:: Required tasks ::
1 – Transcribe the stretch of the diary entry from "September 6, 2012" through "nice to my son.".
2 – What grade is Austin in, according to the diary entry?

:: Excerpt to read ::
::::::::
September 6, 2012
This morning I had a good cry over my eldest son, Austin. I learned
from very kind classmates and those who are truly nice to him that he had been
bullied by Bryan and even Alex, who used to be so nice to my son.
Austin’s nature is so benevolent, peaceful and quiet that he never
gets back at whoever offends him. I guess that’s why the rowdy boys pick on my
son. Because he’s small, the youngest of the class [he’s in grade three now at
age seven], and not retaliating, little fellows like him are often the target;
the easy, poor target. Why I cried over this age-old school-kids-issue is
because my heart went out to him.
happy days with precious Teacher Tina Diaz [Austin crossed his face] |
I never picked a fight at school and work and was never provoked.
::::::::
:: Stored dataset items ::
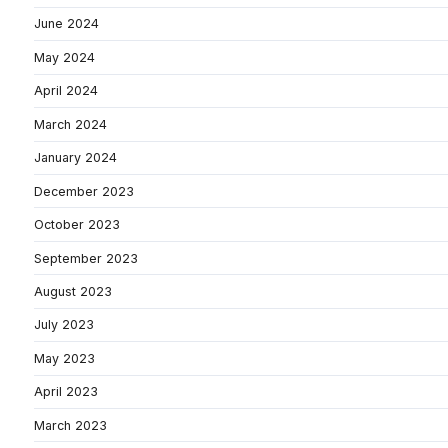
June 2024
May 2024
April 2024
March 2024
January 2024
December 2023
October 2023
September 2023
August 2023
July 2023
May 2023
April 2023
March 2023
::::::::
:: Responses to the tasks ::
1 –
September 6, 2012
This morning I had a good cry over my eldest son, Austin. I learned
from very kind classmates and those who are truly nice to him that he had been
bullied by Bryan and even Alex, who used to be so nice to my son.

2 – Grade three.